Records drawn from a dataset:

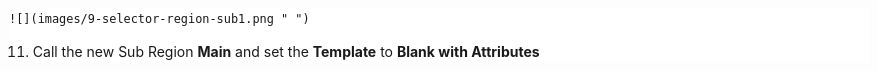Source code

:    ![](images/9-selector-region-sub1.png " ")

11. Call the new Sub Region **Main** and set the **Template** to **Blank with Attributes**
    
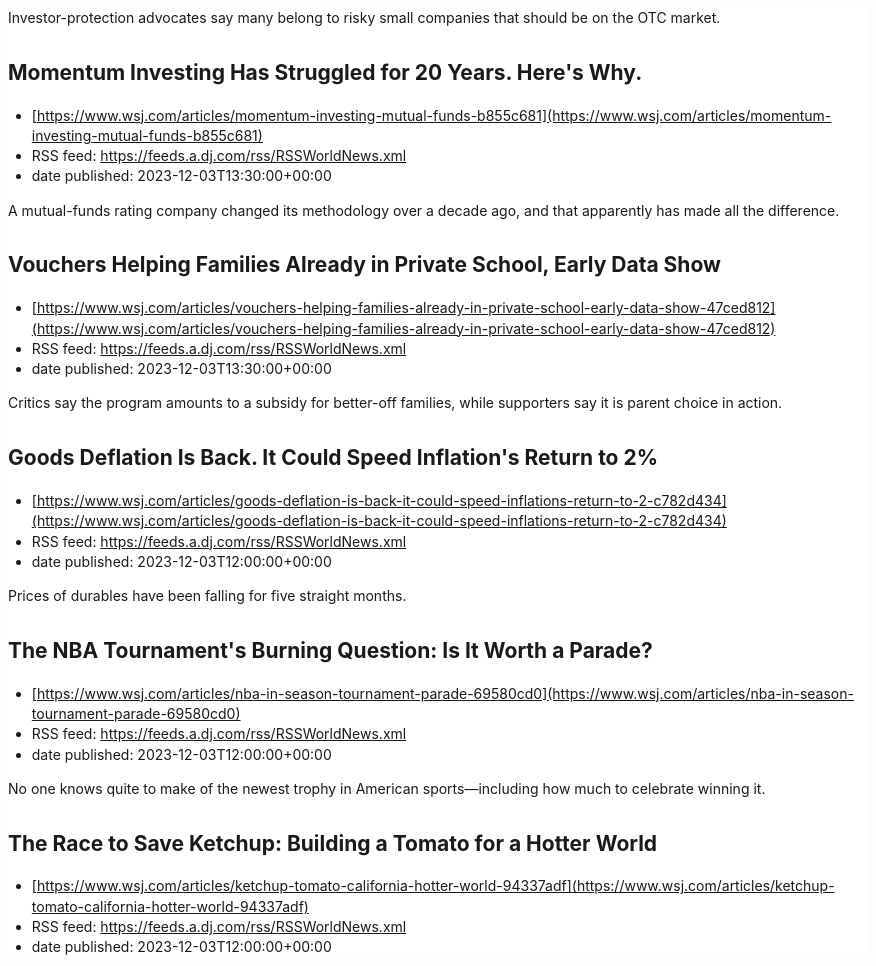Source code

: Investor-protection advocates say many belong to risky small companies that should be on the OTC market.

## Momentum Investing Has Struggled for 20 Years. Here's Why.
 - [https://www.wsj.com/articles/momentum-investing-mutual-funds-b855c681](https://www.wsj.com/articles/momentum-investing-mutual-funds-b855c681)
 - RSS feed: https://feeds.a.dj.com/rss/RSSWorldNews.xml
 - date published: 2023-12-03T13:30:00+00:00

A mutual-funds rating company changed its methodology over a decade ago, and that apparently has made all the difference.

## Vouchers Helping Families Already in Private School, Early Data Show
 - [https://www.wsj.com/articles/vouchers-helping-families-already-in-private-school-early-data-show-47ced812](https://www.wsj.com/articles/vouchers-helping-families-already-in-private-school-early-data-show-47ced812)
 - RSS feed: https://feeds.a.dj.com/rss/RSSWorldNews.xml
 - date published: 2023-12-03T13:30:00+00:00

Critics say the program amounts to a subsidy for better-off families, while supporters say it is parent choice in action.

## Goods Deflation Is Back. It Could Speed Inflation's Return to 2%
 - [https://www.wsj.com/articles/goods-deflation-is-back-it-could-speed-inflations-return-to-2-c782d434](https://www.wsj.com/articles/goods-deflation-is-back-it-could-speed-inflations-return-to-2-c782d434)
 - RSS feed: https://feeds.a.dj.com/rss/RSSWorldNews.xml
 - date published: 2023-12-03T12:00:00+00:00

Prices of durables have been falling for five straight months.

## The NBA Tournament's Burning Question: Is It Worth a Parade?
 - [https://www.wsj.com/articles/nba-in-season-tournament-parade-69580cd0](https://www.wsj.com/articles/nba-in-season-tournament-parade-69580cd0)
 - RSS feed: https://feeds.a.dj.com/rss/RSSWorldNews.xml
 - date published: 2023-12-03T12:00:00+00:00

No one knows quite to make of the newest trophy in American sports—including how much to celebrate winning it.

## The Race to Save Ketchup: Building a Tomato for a Hotter World
 - [https://www.wsj.com/articles/ketchup-tomato-california-hotter-world-94337adf](https://www.wsj.com/articles/ketchup-tomato-california-hotter-world-94337adf)
 - RSS feed: https://feeds.a.dj.com/rss/RSSWorldNews.xml
 - date published: 2023-12-03T12:00:00+00:00
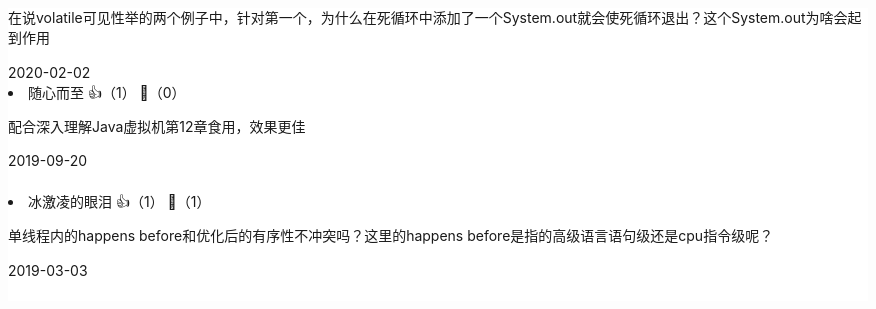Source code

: 在说volatile可见性举的两个例子中，针对第一个，为什么在死循环中添加了一个System.out就会使死循环退出？这个System.out为啥会起到作用</p>2020-02-02</li><br/><li><span>随心而至</span> 👍（1） 💬（0）<p>配合深入理解Java虚拟机第12章食用，效果更佳</p>2019-09-20</li><br/><li><span>冰激凌的眼泪</span> 👍（1） 💬（1）<p>单线程内的happens before和优化后的有序性不冲突吗？这里的happens before是指的高级语言语句级还是cpu指令级呢？</p>2019-03-03</li><br/>
</ul>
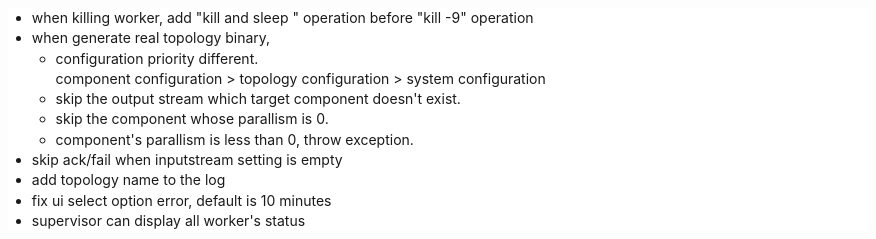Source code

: * when killing worker, add "kill and sleep " operation before "kill -9" operation
* when generate real topology binary,
  * configuration priority different.   
      component configuration > topology configuration > system configuration
  * skip the output stream which target component doesn't exist.
  * skip the component whose parallism is 0.
  * component's parallism is less than 0, throw exception.
* skip ack/fail when inputstream setting is empty
* add topology name to the log
* fix ui select option error, default is 10 minutes
* supervisor can display all worker's status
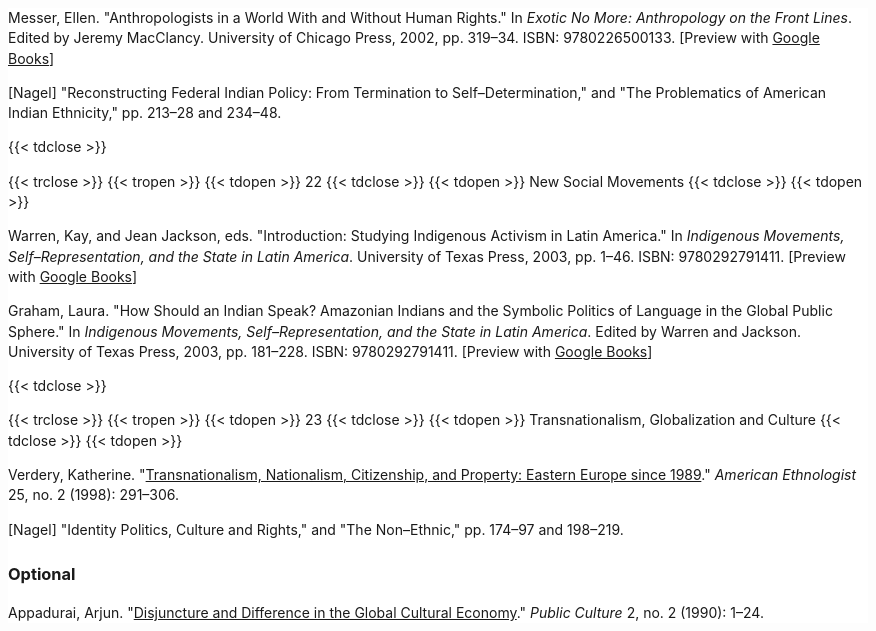 
Messer, Ellen. "Anthropologists in a World With and Without Human Rights." In _Exotic No More: Anthropology on the Front Lines_. Edited by Jeremy MacClancy. University of Chicago Press, 2002, pp. 319–34. ISBN: 9780226500133. \[Preview with [Google Books](http://books.google.com/books?id=_MZX67n18VAC&pg=PA319#v=onepage)\]

\[Nagel\] "Reconstructing Federal Indian Policy: From Termination to Self–Determination," and "The Problematics of American Indian Ethnicity," pp. 213–28 and 234–48.


{{< tdclose >}}

{{< trclose >}}
{{< tropen >}}
{{< tdopen >}}
22
{{< tdclose >}}
{{< tdopen >}}
New Social Movements
{{< tdclose >}}
{{< tdopen >}}


Warren, Kay, and Jean Jackson, eds. "Introduction: Studying Indigenous Activism in Latin America." In _Indigenous Movements, Self–Representation, and the State in Latin America_. University of Texas Press, 2003, pp. 1–46. ISBN: 9780292791411. \[Preview with [Google Books](http://books.google.com/books?id=4uj8CQAAQBAJ&pg=PA1=onepage)\]

Graham, Laura. "How Should an Indian Speak? Amazonian Indians and the Symbolic Politics of Language in the Global Public Sphere." In _Indigenous Movements, Self–Representation, and the State in Latin America_. Edited by Warren and Jackson. University of Texas Press, 2003, pp. 181–228. ISBN: 9780292791411. \[Preview with [Google Books](http://books.google.com/books?id=4uj8CQAAQBAJ&pg=PA181=onepage)\]


{{< tdclose >}}

{{< trclose >}}
{{< tropen >}}
{{< tdopen >}}
23
{{< tdclose >}}
{{< tdopen >}}
Transnationalism, Globalization and Culture
{{< tdclose >}}
{{< tdopen >}}


Verdery, Katherine. "[Transnationalism, Nationalism, Citizenship, and Property: Eastern Europe since 1989](http://www.jstor.org/pss/646696)." _American Ethnologist_ 25, no. 2 (1998): 291–306.

\[Nagel\] "Identity Politics, Culture and Rights," and "The Non–Ethnic," pp. 174–97 and 198–219.

### Optional

Appadurai, Arjun. "[Disjuncture and Difference in the Global Cultural Economy](http://www.arjunappadurai.org/articles/Appadurai_Disjuncture_and_Difference_in_the_Global_Cultural_Economy.pdf)." _Public Culture_ 2, no. 2 (1990): 1–24.

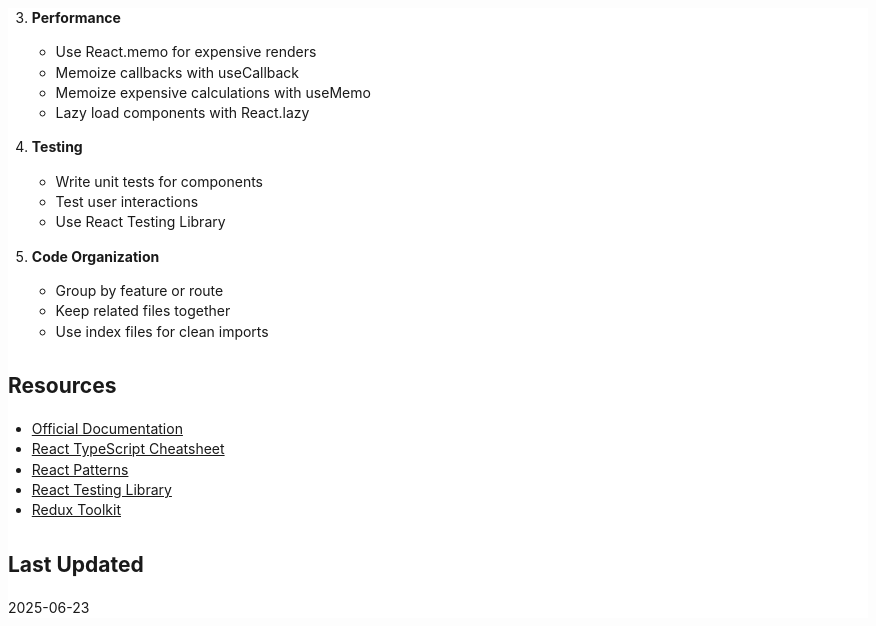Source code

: 3. **Performance**
   - Use React.memo for expensive renders
   - Memoize callbacks with useCallback
   - Memoize expensive calculations with useMemo
   - Lazy load components with React.lazy

4. **Testing**
   - Write unit tests for components
   - Test user interactions
   - Use React Testing Library

5. **Code Organization**
   - Group by feature or route
   - Keep related files together
   - Use index files for clean imports

## Resources

- [Official Documentation](https://reactjs.org/)
- [React TypeScript Cheatsheet](https://react-typescript-cheatsheet.netlify.app/)
- [React Patterns](https://reactpatterns.com/)
- [React Testing Library](https://testing-library.com/docs/react-testing-library/intro/)
- [Redux Toolkit](https://redux-toolkit.js.org/)

## Last Updated
2025-06-23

Action item
Above are the records; from them, give again exactly the lines from the one containing "Transnationalism, Globalization and Culture" through the one containing "### Optional", both included.

Answer to this problem
Transnationalism, Globalization and Culture
{{< tdclose >}}
{{< tdopen >}}


Verdery, Katherine. "[Transnationalism, Nationalism, Citizenship, and Property: Eastern Europe since 1989](http://www.jstor.org/pss/646696)." _American Ethnologist_ 25, no. 2 (1998): 291–306.

\[Nagel\] "Identity Politics, Culture and Rights," and "The Non–Ethnic," pp. 174–97 and 198–219.

### Optional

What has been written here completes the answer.